Contingencies are in place to allow a buyer to back out of a property if they are not satisfied with the condition of a home. It also allows a buyer to leave the deal if the inspection does not appraise at a certain value, or a buyer’s loan does not work out.

A buyer will likely find themselves signing something as a sale nears completion from the California Association of Realtors called a “Market Conditions Advisory.” It warns that giving up contingencies could mean if a loan falls through it could make you legally in default and required to pay damages or even forfeit deposits to the seller. It also warns that if a lender’s appraiser does not think a property is worth what you have agreed to pay for it, the lender may not loan the full amount and it could also result in default.

The inspection contingencies are probably the most discussed and something the association also warns of waiving. If the buyer waives this right, it might mean they are on the hook for damage to the property that was not made clear during a home tour or by the seller. It doesn’t always mean a seller is hiding something. It could also be a problem they were not aware of.

Jan Ryan, a RE/MAX agent based in Ramona, said she gets nervous when sellers want to waive contingencies and it isn’t always a favorite move by real estate agents — despite more and more talk about it in the competitive environment.

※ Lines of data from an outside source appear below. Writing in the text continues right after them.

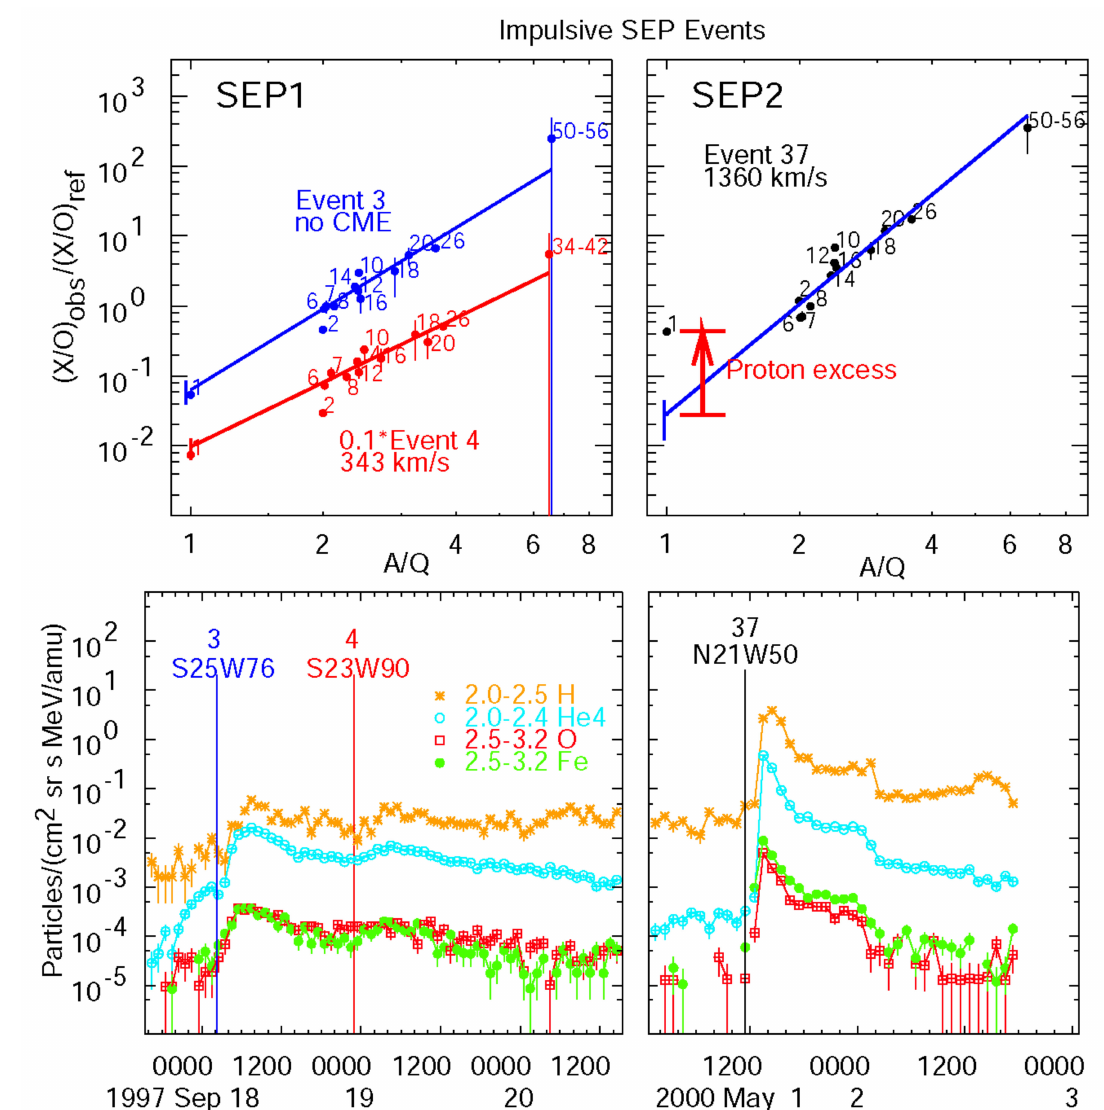
Figure 3. The lower panels show time histories of H, 4 He, O and Fe, at the indicated MeV amu − 1 , for three impulsive SEP events, two small SEP1 events on the left and a larger SEP2 event on the right. Event numbers shown above source coordinates refer to the event list [26]. Power-law fits to the abundance enhancements, noted by Z , in each event, are shown in the upper panels and CME speeds are listed when CMEs are seen. The right-hand Event 37 is an SEP2 class event because of its large proton excess noted. For the SEP1 events on the left, the protons abundances lie on the extrapolated power-law fits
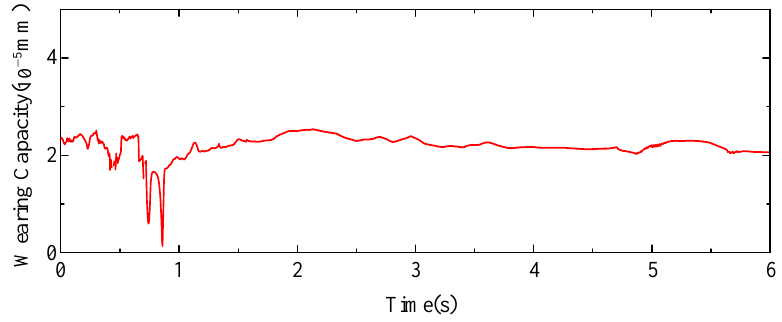
Figure 14. Dynamic wear on the surface of the sleeve.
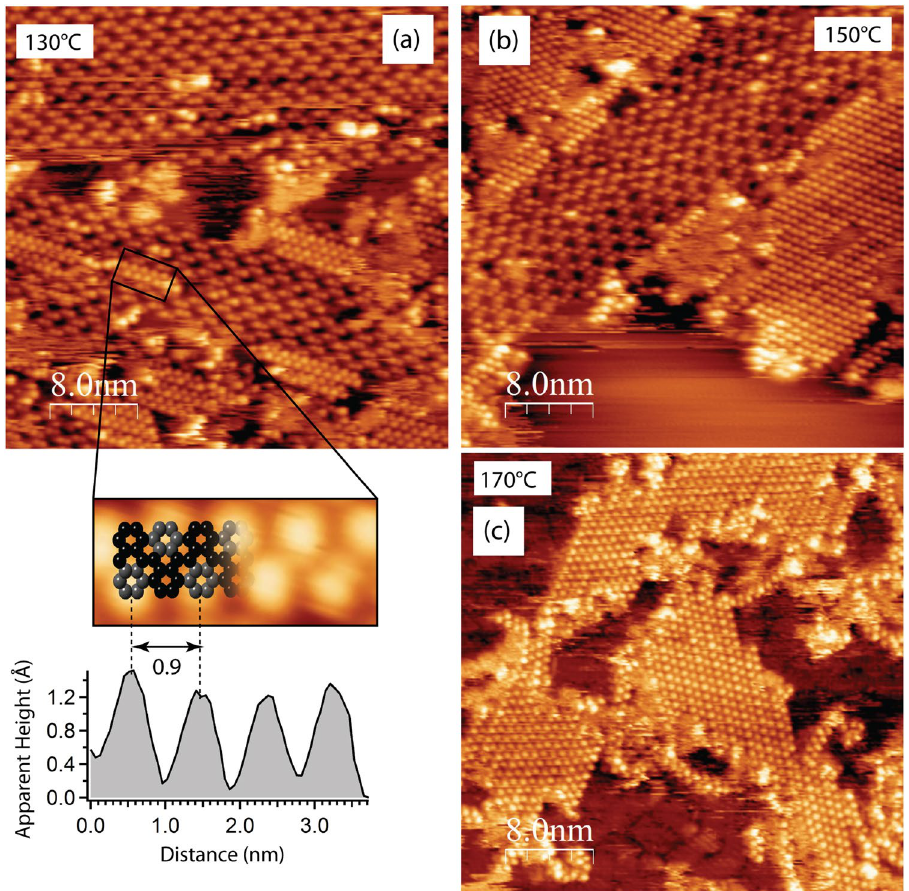
Figure 4. ( a – c ) STM images of OM chains on Ag(111) surface annealed for 30 min at the indicated temperatures. This set of STM images illustrates the transformation of OM chains into covalent ones. An enlarged region of the area indicated by the black rectangle is shown under ( a ). The height profile is taken along the chain axis and shows a periodicity of 0.9 nm characteristic for the polyanthracene chain, whose ball and stick model is overlaid on top. Grey colored carbon atoms show the lobes of the anthracene subunits pointing upward. Tunneling parameters (VS/IT): ( a ) + 1.5 V/300 pA; ( b ) + 1.7 V/100 pA; ( c ) + 1.7 V/150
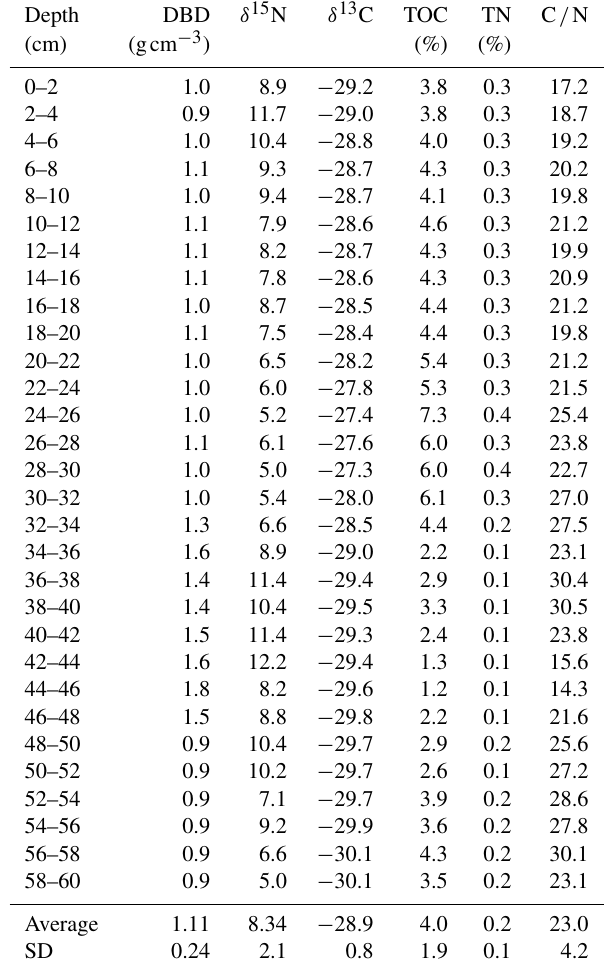
Table 2. Depth profiles of dry bulk density (DBD), total organic carbon (TOC in %), total nitrogen (TN in %), carbon and nitrogen (C / N) molar ratios, δ 13 C and δ 15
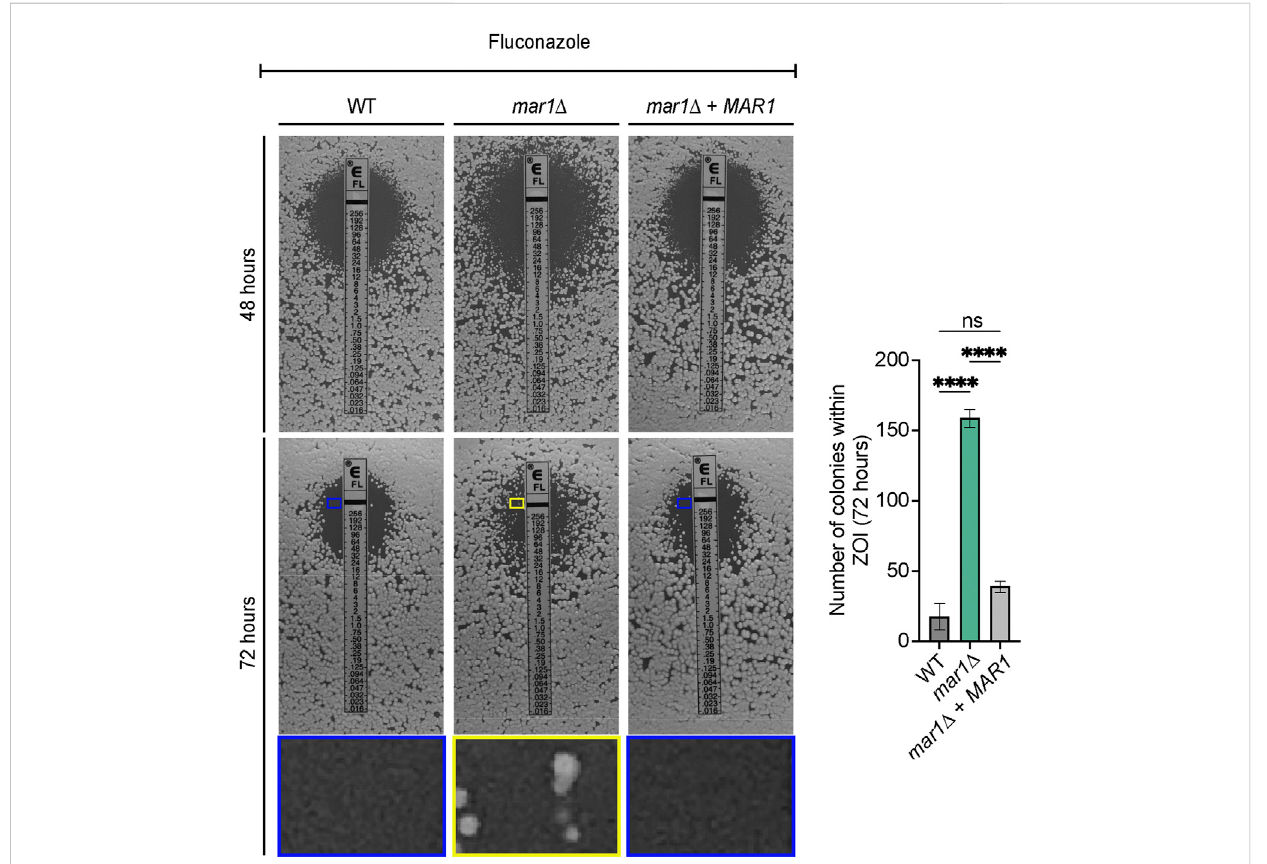
FIGURE 8 Mar1 contributions to fl uconazole susceptibility. Fluconazole susceptibility and tolerance was assessed for the WT strain, the mar1 Δ mutant strain, and the mar1 Δ + MAR1 complemented strain. Strains were normalized by OD 600 and were subsequently grown on YPD medium agar plates in the presenceof fl uconazoleEteststrips(bioMérieux).Cellswereincubatedat30 ° Candplateswereimagedattheindicatedtimes.Fluconazoletolerancewas identi fi ed by the appearance of small colonies within the zone of inhibition at 72 h. The average number of colonies growing within the zone of inhibition at 72 h for each strain across four biological replicates ( n = 4) is also included. Error bars represent the SEM. Statistical signi fi cance was determined using one-way ANOVA and the Tukey-Kramer test (****, p < 0.0001; ns, not signi fi cant). ZOI, zone of inhibition. Colored boxes in the middle panels indicate inset images in the bottom panels (blue boxes = WT strain and mar1 Δ + MAR1 complemented strain, inside the zone of inhibition; yellow box = mar1 Δ mutant strain, inside the zone of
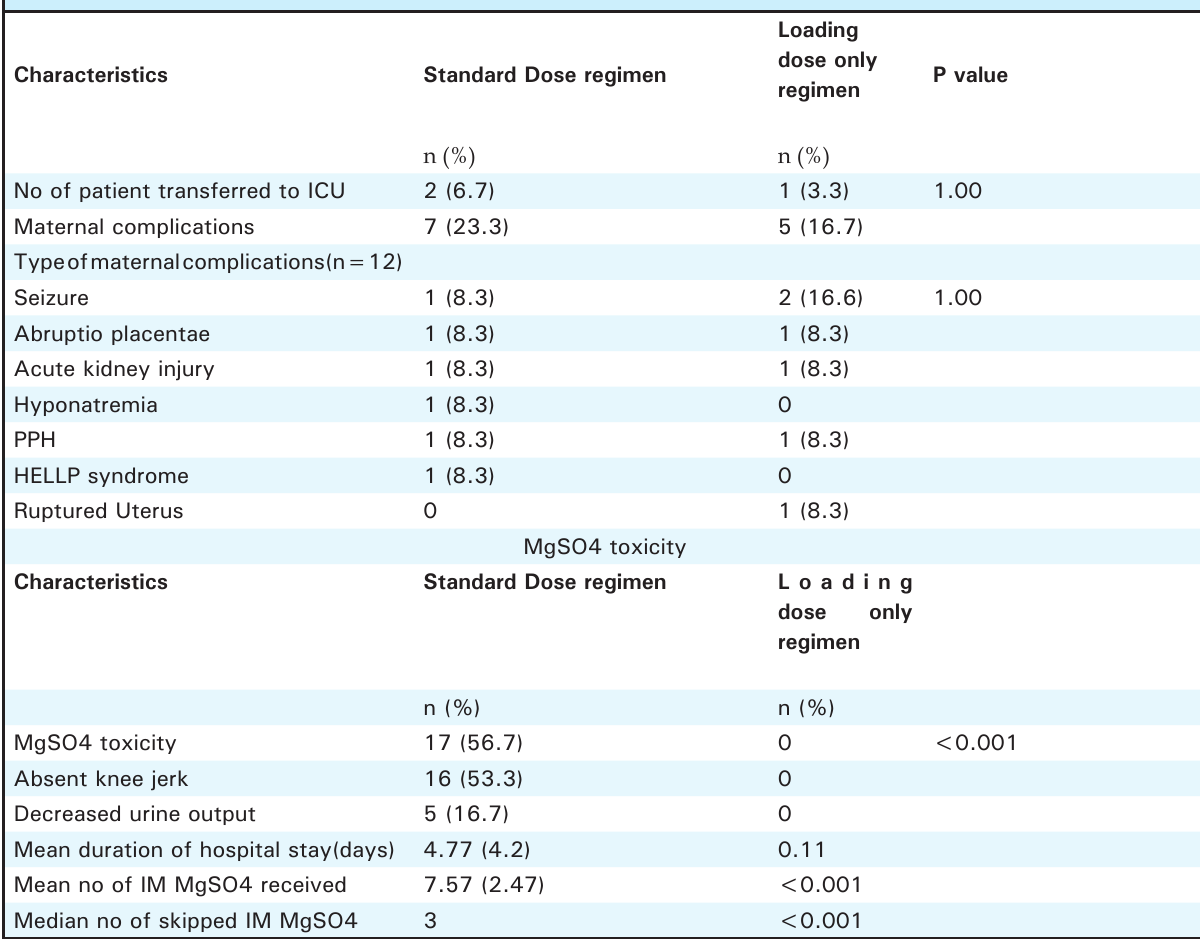
Table 2. Maternal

Ryan said it is important for buyers to be cautious and, even though interest rates are very low, that doesn’t mean it is the right time to purchase. She said she has seen homes bid up $40,000 to $100,000 over asking price in recent months, even if properties are priced at the already high market value.

“When I have buyers, I tell them, unless you find the house you are going to live in for a long time — the house of your dreams — I would wait,” Ryan said. “I probably shouldn’t say that.”